Though I still feel like I’m not in the dimension I’m from, it also taught me that the power of intent, keeping an open heart and mind, and allowing yourself to be vulnerable enables you to have a meaningful conversation with every person on the planet.

The year of this trip was also the one when the Syrian refugee crisis was at a peak and when violent attacks terrorized usually peaceful cities. It meant being confronted by men with heavy weaponry patrolling metro stations while on my way to a museum and passing families of refugees by the side of the road while I had just frolicked in fields of sunflowers. Extravagant levels of beauty and unconscionable depths of pain.
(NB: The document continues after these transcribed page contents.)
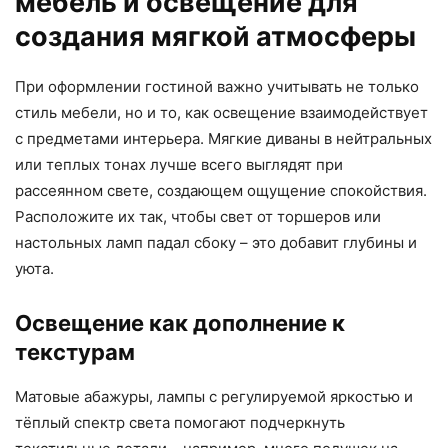
мебель и освещение для
создания мягкой атмосферы
При оформлении гостиной важно учитывать не только
стиль мебели, но и то, как освещение взаимодействует
с предметами интерьера. Мягкие диваны в нейтральных
или теплых тонах лучше всего выглядят при
рассеянном свете, создающем ощущение спокойствия.
Расположите их так, чтобы свет от торшеров или
настольных ламп падал сбоку – это добавит глубины и
уюта.
Освещение как дополнение к
текстурам
Матовые абажуры, лампы с регулируемой яркостью и
тёплый спектр света помогают подчеркнуть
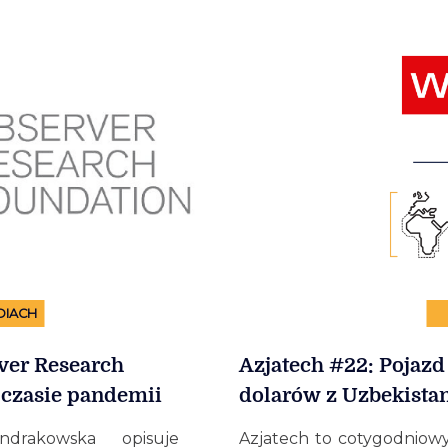
DIACH
ver Research
Azjatech #22: Pojazd 
 czasie pandemii
dolarów z Uzbekista
drakowska opisuje
Azjatech to cotygodniowy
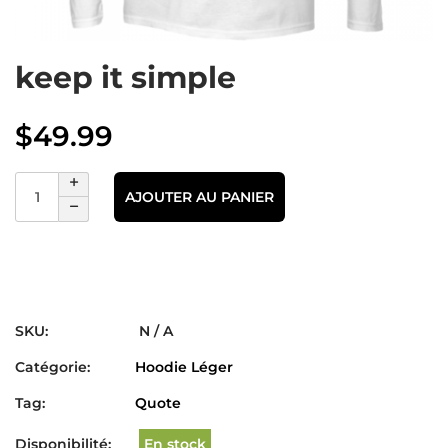
keep it simple
$
49.99
AJOUTER AU PANIER
SKU:
N / A
Catégorie:
Hoodie Léger
Tag:
Quote
Disponibilité:
En stock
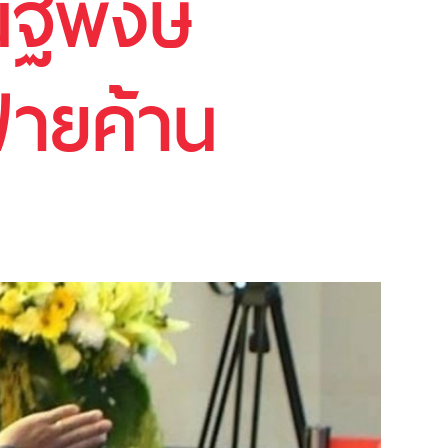
ัฐพงษ์
ฝ่ายค้าน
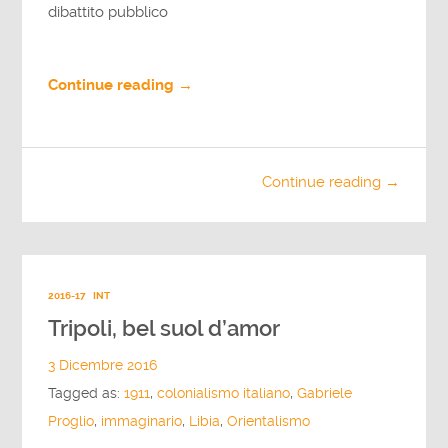
dibattito pubblico
Continue reading →
Continue reading →
2016-17
INT
Tripoli, bel suol d’amor
3 Dicembre 2016
Tagged as:
1911
,
colonialismo italiano
,
Gabriele
Proglio
,
immaginario
,
Libia
,
Orientalismo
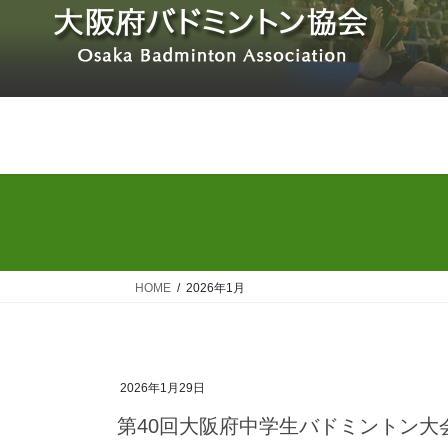
コ
ナ
ン
ビ
テ
ゲ
ン
ー
ツ
シ
へ
ョ
ス
ン
キ
に
ッ
移
プ
動
HOME
2026年1月
2026年1月29日
第40回大阪府中学生バドミントン大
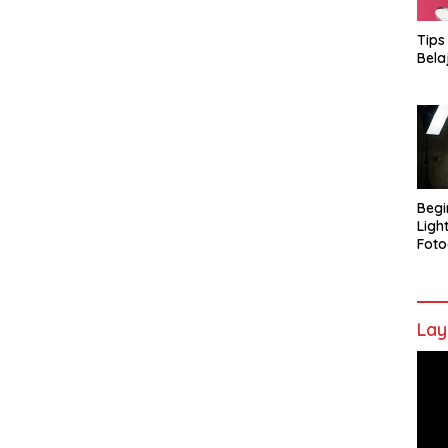
Tips
Bela
Begi
Ligh
Foto
Lay
Pem
Vide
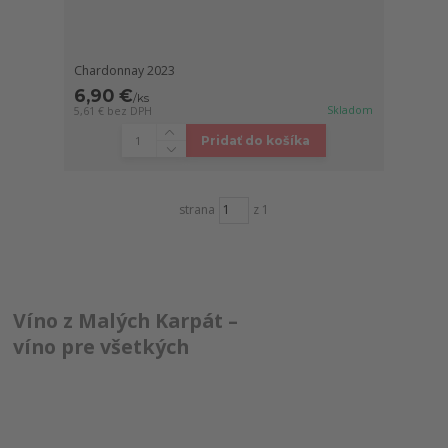
Chardonnay 2023
6,90 €
/
ks
Skladom
5,61 €
bez DPH
Pridať do košíka
strana
z 1
Víno z Malých Karpát –
víno pre všetkých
The contrast was unbearable…

I spent two months on the island of Lesbos, in part to help the local community rebuild after the inflow of refugees and the accompanying assault of bad media. Because I’m often lucky with these things, I got to stay in a beautiful cottage overlooking the ocean. Turkey in the distance. A medieval castle ruin on a hill nearby. And an infinity pool to swim my daily sunset laps while dolphins played right beside me. More beauty alongside more pain.

It was then, in that pool and during those laps, that the idea for CONTRAST hit me like lightning.

Black and white photograph of Linda Coussement standing in front of a white wall with one hand on her hip wearing a black slim-fitting dress and black pumps

Photography.

Both my writing and photography force me to look inward. To uncover the shadows, the frictions, and the shame. They have unveiled an inner beauty I don't dare admit to, released a new level of empowered femininity, and helped me find meaning in the mundane.

There are other layers to the self-portraits too, because initially they felt like a vanity. They made me feel less like a serious author of philosophical fiction and more like a wannabe Instagram model. I mean, Simone de Beauvoir would never... And besides, we all know I'm not photogenic enough. Nor skinny enough. Nor young enough... The portraits force me to break through the preconceived notions and patterns of how I see myself. And they help heal that young girl who came of age in the era of 'heroin chic' and who is only now shedding the idea of having to be that too.

Ultimately, this journey of self-discovery is what I wish to inspire in readers and observers. To wonder what is holding them back and what could push them forward. If anything, I hope to help people recognize the universal themes that bind us—love, loss, resilience, and the pursuit of meaning.